Garett’s heart hammered in his chest. Feeling as desperate as a trapped animal, he shot a glance groundward and another toward the gloom above his head, where the top of the stairs disappeared. With one hand on the railing and the other on the wall for balance, he rose up the steps. The wood under his feet grew soft and spongy. The heavy iron bolts that supported the stairs sawed back and forth in the stone walls and hurled a fine powder downward. The structure’s groaning became a cacophony that fed on its own

echo until its shrieking filled his ears.

Wood snapped suddenly, and Garett’s foot crashed through the next step. With a fearful cry, he snatched at the railing, and his torch went tumbling over the side with a hiss and flutter of flame while the nails of his other hand raked the wall, seeking purchase. For an instant, he seemed to hang over empty space, and the world reeled around him. Then he had his balance again and was racing up the stairs as fast as he could run, uncaring of the danger or the darkness, his breath coming in ragged gasps, his eyes locked steadfastly on the roof, his destination.

The stairs ended on a small, narrow landing. Without even pausing for breath, Garett smashed his hands against what had to be a trapdoor. To his immense relief, a door did indeed fling open, and it crashed backward with a resounding slam. Three more swift steps, and Garett rose into the cool air of the night. A breeze brushed against him, chilling him. For the first time, he noticed how thickly he was sweating.

The roof was not quite what he had expected. It was not precisely even the roof. Another ring of slender white columns, each twice as tall as a man, rose around the top of the tower, supporting the true roof, a shallow, smoothsided dome full of gloom that began to glow with a soft golden color as the captain gazed up at it.

With a start, Garett realized that a tall, heat-blackened brazier near his left side had taken fire. The smell of hot coals and incense wafted into the air. Four more such braziers, placed strategically around the strange, open-aired chamber also began to burn. It was the light they shed that filled the dome above his head.
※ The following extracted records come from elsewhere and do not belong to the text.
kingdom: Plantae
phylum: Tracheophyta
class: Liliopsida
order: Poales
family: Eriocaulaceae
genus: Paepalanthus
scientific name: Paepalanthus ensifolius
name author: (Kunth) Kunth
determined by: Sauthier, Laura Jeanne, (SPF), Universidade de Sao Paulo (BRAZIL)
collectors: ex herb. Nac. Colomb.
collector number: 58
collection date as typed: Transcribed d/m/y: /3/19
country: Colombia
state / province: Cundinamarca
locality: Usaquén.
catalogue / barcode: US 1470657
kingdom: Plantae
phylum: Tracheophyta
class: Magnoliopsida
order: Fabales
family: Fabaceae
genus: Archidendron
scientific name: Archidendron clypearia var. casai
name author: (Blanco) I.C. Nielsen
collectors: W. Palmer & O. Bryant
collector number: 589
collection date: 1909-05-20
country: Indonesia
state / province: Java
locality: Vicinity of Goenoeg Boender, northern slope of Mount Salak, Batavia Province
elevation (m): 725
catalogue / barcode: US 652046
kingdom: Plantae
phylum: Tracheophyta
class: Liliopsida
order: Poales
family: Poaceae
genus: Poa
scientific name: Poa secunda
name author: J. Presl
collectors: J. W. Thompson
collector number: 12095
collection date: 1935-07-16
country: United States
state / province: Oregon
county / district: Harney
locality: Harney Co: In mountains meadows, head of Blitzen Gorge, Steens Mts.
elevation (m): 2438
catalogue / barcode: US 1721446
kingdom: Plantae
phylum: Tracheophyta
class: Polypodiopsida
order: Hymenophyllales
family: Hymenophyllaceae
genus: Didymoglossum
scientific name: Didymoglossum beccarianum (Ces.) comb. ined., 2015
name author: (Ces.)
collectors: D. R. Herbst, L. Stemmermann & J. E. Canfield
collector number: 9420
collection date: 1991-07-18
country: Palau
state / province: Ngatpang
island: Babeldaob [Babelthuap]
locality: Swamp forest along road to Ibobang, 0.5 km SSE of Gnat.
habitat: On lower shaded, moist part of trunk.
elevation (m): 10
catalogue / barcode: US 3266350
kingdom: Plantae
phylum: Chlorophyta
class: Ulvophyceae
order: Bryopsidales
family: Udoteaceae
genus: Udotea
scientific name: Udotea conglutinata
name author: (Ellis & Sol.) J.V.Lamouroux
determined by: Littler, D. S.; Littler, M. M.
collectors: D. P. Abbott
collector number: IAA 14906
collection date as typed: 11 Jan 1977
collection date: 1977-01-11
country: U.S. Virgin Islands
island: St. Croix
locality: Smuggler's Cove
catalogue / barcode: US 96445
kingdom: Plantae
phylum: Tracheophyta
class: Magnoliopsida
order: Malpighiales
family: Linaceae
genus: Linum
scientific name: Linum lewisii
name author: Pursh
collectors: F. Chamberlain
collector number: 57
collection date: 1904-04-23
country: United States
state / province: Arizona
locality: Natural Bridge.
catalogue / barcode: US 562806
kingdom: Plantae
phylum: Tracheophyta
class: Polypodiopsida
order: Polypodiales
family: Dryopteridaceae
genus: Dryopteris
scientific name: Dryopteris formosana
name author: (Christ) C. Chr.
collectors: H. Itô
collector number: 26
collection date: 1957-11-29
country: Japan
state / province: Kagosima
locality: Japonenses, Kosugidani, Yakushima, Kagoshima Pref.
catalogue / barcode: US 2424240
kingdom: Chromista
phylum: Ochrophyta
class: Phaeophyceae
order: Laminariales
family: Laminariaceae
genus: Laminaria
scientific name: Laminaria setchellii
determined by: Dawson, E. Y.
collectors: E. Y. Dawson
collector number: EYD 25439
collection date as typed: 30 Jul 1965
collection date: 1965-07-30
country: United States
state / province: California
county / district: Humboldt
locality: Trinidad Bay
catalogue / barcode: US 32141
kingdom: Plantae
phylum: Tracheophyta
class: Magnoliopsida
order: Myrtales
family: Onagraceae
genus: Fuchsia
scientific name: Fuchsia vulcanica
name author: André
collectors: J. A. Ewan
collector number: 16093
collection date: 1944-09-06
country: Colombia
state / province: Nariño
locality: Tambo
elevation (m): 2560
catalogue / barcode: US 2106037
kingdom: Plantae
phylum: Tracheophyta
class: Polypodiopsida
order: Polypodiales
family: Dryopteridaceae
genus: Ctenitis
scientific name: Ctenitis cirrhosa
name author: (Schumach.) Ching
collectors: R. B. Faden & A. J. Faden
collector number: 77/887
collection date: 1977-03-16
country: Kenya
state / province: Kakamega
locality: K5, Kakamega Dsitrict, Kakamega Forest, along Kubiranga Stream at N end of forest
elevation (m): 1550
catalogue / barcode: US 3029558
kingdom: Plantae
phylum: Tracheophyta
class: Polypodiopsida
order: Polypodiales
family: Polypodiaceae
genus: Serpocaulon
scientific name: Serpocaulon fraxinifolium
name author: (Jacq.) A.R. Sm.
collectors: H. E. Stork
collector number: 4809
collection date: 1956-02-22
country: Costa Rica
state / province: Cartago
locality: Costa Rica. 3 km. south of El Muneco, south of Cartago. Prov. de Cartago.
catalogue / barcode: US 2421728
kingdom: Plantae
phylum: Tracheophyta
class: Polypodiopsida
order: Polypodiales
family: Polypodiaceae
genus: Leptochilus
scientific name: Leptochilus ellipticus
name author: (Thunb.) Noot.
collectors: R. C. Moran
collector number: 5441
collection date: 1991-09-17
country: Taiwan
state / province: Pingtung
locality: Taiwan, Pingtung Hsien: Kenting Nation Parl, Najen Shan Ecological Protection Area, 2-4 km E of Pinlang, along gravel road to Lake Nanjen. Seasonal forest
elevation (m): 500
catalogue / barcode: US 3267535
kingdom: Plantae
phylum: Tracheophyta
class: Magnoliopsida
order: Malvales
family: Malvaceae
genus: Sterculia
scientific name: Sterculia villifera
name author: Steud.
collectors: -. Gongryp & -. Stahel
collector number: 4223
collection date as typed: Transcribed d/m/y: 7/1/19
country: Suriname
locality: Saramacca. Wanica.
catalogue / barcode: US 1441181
Quietly he bent and lowered the trapdoor back into place. Then he began to move about. The floor was covered with thick old carpets, woven with odd designs, some of which Garett believed to be magical. They had that look about them. In the center of the chamber was a small table draped with velvet. A crystal ball rested in its center. It refleeted his own face when he leaned down and peered into it. There was another table nearby, littered with glass beakers and tubes. Some were half full of strangely colored liquids. One, in particular, caught his attention. Unstoppered, it gave off a thin wisp of smoke, though there was no source of heat, and the beaker, when he touched it gingerly with a fingertip, proved cool. He sniffed. There was no odor to the smoke it exuded.

He moved to the edge of the roof between a pair of columns and leaned upon the low encircling wall. Far below, the sea waves curled and crashed upon the rocks, but the sound of it was no more than a gentle, distant rush, and the whitecaps might have been small white doves, drowning on the water.

He moved again and found a table against another part of the wall. His fingers brushed over an old astrolabe and sextant. Garett gazed up at the sky. The stars glimmered warmly in the night. Once, when he was younger, he had known all the constellations by name.

Garett turned away from the wall and moved back toward the center of the room. There was a soft couch and a plush, stuffed chair with a footstool, and between them a low, round table. A gold goblet shimmered in the firelight from the braziers, and a bottle of red wine stood beside it, casting a ruby reflection.